La obra de Maquiavelo es asumida como pionera de la filosofía política moderna, entre otras razones, por su planteo de la política como una esfera particular del conocimiento y la acción, con lógicas y reglas propias, cuyo estudio y ejercicio exige apartar principios morales y religiosos.

“El discurso de Milei en Davos continúa su línea de configuración del enemigo”, dice el politólogo Sergio De Piero. “El difuso enemigo simbólico que construye Milei son claramente las mujeres, las ciencias sociales, los políticos, los movimientos populares… Esas serían las fuerzas del mal que, supone, se oponen al capitalismo o son comunistas. Es una visión maniquea, moralista y antimoderna de la realidad”. Para De Piero, “detrás de lo que dijo Milei sobre Maquiavelo, entendido de una manera muy superficial, está la idea de que la política está escindida de la racionalidad económica.
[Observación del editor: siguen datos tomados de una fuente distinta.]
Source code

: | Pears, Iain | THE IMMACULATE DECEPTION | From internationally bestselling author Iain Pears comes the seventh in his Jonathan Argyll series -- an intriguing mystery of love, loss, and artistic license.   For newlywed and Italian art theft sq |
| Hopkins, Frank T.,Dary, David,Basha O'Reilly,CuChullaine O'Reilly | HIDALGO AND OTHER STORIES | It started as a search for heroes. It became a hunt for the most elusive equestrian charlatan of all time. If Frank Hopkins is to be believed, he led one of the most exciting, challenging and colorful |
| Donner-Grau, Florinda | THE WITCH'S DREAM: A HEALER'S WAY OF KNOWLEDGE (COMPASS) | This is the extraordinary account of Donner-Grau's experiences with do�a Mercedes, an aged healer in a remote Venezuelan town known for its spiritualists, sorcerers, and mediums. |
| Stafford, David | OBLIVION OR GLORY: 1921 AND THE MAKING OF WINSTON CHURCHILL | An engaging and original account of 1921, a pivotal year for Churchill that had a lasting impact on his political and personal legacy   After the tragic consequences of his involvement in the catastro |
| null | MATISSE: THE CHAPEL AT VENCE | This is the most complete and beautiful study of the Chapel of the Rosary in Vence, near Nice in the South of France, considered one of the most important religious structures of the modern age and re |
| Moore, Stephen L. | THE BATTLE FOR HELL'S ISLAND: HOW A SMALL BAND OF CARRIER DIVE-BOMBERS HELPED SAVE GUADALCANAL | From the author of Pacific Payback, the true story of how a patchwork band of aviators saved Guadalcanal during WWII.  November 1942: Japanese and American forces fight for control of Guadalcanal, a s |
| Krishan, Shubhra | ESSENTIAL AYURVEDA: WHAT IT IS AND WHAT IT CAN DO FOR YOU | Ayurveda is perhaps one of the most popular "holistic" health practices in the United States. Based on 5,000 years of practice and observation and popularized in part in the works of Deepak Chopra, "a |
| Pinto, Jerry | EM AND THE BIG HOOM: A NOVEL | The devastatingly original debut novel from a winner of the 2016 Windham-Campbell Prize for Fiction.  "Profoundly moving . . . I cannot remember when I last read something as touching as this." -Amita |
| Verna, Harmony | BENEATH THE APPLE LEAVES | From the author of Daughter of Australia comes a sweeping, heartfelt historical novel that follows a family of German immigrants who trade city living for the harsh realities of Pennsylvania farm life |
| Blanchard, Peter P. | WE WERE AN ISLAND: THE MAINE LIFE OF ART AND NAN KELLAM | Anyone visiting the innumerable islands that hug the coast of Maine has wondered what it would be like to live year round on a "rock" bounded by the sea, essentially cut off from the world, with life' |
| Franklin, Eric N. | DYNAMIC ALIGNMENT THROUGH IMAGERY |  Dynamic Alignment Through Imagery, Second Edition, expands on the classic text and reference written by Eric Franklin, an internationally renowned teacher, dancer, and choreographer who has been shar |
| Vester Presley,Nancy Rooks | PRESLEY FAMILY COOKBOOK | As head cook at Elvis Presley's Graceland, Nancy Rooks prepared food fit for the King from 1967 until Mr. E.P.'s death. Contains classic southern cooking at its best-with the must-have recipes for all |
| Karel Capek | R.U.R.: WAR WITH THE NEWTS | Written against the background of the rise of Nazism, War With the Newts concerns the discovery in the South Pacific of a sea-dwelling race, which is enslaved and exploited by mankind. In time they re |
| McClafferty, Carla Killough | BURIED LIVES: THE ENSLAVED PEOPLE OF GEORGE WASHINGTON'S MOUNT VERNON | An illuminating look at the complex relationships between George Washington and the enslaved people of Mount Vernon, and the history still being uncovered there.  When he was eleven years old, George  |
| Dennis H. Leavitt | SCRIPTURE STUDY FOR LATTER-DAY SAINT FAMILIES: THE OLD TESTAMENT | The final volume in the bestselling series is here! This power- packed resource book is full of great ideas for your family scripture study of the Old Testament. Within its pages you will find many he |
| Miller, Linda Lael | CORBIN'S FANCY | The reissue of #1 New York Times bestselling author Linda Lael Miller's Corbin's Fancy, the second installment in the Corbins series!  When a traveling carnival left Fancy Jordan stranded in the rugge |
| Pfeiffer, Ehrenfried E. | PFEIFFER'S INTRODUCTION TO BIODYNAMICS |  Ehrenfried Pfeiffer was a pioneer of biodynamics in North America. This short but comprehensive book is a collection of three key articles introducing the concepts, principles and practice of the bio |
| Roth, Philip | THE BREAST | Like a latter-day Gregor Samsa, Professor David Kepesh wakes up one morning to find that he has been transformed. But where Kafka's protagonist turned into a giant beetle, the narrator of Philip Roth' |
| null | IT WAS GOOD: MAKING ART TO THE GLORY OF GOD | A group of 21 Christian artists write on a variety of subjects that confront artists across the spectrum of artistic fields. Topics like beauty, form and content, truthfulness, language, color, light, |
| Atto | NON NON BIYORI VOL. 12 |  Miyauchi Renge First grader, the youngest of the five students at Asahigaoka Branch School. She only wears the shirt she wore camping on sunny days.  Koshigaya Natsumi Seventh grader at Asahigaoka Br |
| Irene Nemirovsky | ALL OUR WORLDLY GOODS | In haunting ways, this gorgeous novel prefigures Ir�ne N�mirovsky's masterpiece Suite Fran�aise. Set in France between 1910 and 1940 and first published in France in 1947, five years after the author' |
Los ‘libertarios’ creen que funciona así. Como eso tiene un mensaje absolutamente ideológico, lejano a cualquier justificación empírica, Milei necesita argumentar con este tipo de construcciones moralistas”.

Desde su asunción a fines de 2023, Milei ha denigrado en varias oportunidades a académicos e investigadores, en particular a quienes cultivan ciencias sociales, mientras aplica un severo ajuste del financiamiento al sistema universitario y científico, sin discriminar disciplinas. En un comunicado con su firma, Milei anunció el viernes pasado la participación de Argentina en la misión aeroespacial Artemis II de la NASA, “para volver a la Luna”. El texto señalaba: “El desarrollo tecnológico y la investigación en asuntos estratégicos es la prioridad de la inversión en ciencia de este Gobierno, mientras se eficientizan los recursos a partir de la eliminación de gastos innecesarios en áreas sociales o politológicas”.
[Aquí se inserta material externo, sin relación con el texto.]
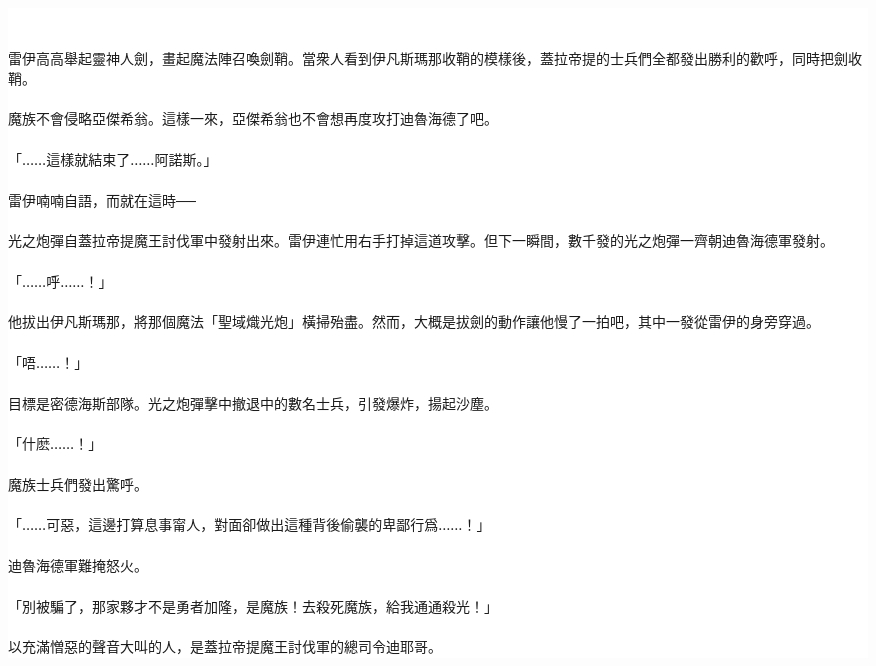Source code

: <br/>
<br/>
雷伊高高舉起靈神人劍，畫起魔法陣召喚劍鞘。當衆人看到伊凡斯瑪那收鞘的模樣後，蓋拉帝提的士兵們全都發出勝利的歡呼，同時把劍收鞘。

<br/>
<br/>
魔族不會侵略亞傑希翁。這樣一來，亞傑希翁也不會想再度攻打迪魯海德了吧。

<br/>
<br/>
「……這樣就結束了……阿諾斯。」

<br/>
<br/>
雷伊喃喃自語，而就在這時──

<br/>
<br/>
光之炮彈自蓋拉帝提魔王討伐軍中發射出來。雷伊連忙用右手打掉這道攻擊。但下一瞬間，數千發的光之炮彈一齊朝迪魯海德軍發射。

<br/>
<br/>
「……呼……！」

<br/>
<br/>
他拔出伊凡斯瑪那，將那個魔法「聖域熾光炮」橫掃殆盡。然而，大概是拔劍的動作讓他慢了一拍吧，其中一發從雷伊的身旁穿過。

<br/>
<br/>
「唔……！」

<br/>
<br/>
目標是密德海斯部隊。光之炮彈擊中撤退中的數名士兵，引發爆炸，揚起沙塵。

<br/>
<br/>
「什麽……！」

<br/>
<br/>
魔族士兵們發出驚呼。

<br/>
<br/>
「……可惡，這邊打算息事甯人，對面卻做出這種背後偷襲的卑鄙行爲……！」

<br/>
<br/>
迪魯海德軍難掩怒火。

<br/>
<br/>
「別被騙了，那家夥才不是勇者加隆，是魔族！去殺死魔族，給我通通殺光！」

<br/>
<br/>
以充滿憎惡的聲音大叫的人，是蓋拉帝提魔王討伐軍的總司令迪耶哥。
La sentencia de Milei fue respondida esta semana por una declaración conjunta del Consejo de Facultades de Ciencias Sociales y Humanas, el Consejo Interuniversitario Nacional y la Sociedad Argentina de Análisis Político. “Fragmentar el conocimiento”, advierten los académicos, “impide abordar problemas complejos desde múltiples ángulos (tecnológicos, éticos, políticos, sus implicancias sociales)”. La declaración destaca que “cuando el presidente persiste en estigmatizar a las ciencias sociales y politológicas, ignora el contexto vital de las sociedades y, al mismo tiempo, desperdicia el potencial de soluciones integrales, en un mundo que requiere más que datos técnicos, entendimiento humano y de sistemas”.
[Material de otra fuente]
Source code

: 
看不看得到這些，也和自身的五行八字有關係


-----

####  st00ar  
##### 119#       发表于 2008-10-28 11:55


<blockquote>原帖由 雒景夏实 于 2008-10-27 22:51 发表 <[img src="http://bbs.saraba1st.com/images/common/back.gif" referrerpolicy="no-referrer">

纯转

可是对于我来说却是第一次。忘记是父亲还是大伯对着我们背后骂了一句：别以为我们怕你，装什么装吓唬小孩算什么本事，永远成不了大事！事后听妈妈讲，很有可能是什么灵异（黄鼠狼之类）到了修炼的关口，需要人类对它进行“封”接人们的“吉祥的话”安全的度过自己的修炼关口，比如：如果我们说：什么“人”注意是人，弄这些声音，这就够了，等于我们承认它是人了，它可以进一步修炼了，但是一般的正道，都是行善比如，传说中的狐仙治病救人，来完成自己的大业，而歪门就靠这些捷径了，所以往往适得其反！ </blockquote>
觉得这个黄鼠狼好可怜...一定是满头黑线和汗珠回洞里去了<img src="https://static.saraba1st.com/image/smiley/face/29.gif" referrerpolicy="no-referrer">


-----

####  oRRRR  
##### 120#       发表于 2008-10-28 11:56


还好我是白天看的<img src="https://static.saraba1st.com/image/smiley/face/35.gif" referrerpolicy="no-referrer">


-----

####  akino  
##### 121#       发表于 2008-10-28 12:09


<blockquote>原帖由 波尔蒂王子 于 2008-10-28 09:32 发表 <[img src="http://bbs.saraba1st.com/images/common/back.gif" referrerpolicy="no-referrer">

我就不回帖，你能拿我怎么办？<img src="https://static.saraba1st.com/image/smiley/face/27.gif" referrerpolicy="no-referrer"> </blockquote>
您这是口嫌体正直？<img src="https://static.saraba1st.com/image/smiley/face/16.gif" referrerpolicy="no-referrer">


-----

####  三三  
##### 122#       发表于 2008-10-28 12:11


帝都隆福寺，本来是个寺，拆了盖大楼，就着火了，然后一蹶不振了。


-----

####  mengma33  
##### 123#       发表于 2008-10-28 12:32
Diversos analistas han señalado la contradicción entre los ataques de Milei a las ciencias sociales y su constante referencia a la importancia de dar “la batalla cultural”, un concepto derivado del pensamiento de Antonio Gramsci (1891-1937), otro filósofo clave para la ciencia política. Del mismo modo, su diatriba contra Maquiavelo fue introducida en el contexto de un discurso donde el presidente argentino se mostró moderado en comparación con sus estridentes apariciones previas en el Foro de Davos, en las que dejó fluir su particular credo y, luego, debió afrontar fuertes cuestionamientos y manifestaciones de protesta. Como si hubiera comprendido, a dos años de haber asumido, que el ejercicio de la política exige ciertas concesiones. “Conviene que el príncipe se transforme en zorro y en león”, escribió Maquiavelo. “Los que sólo se sirven de las cualidades del león demuestran poca experiencia”.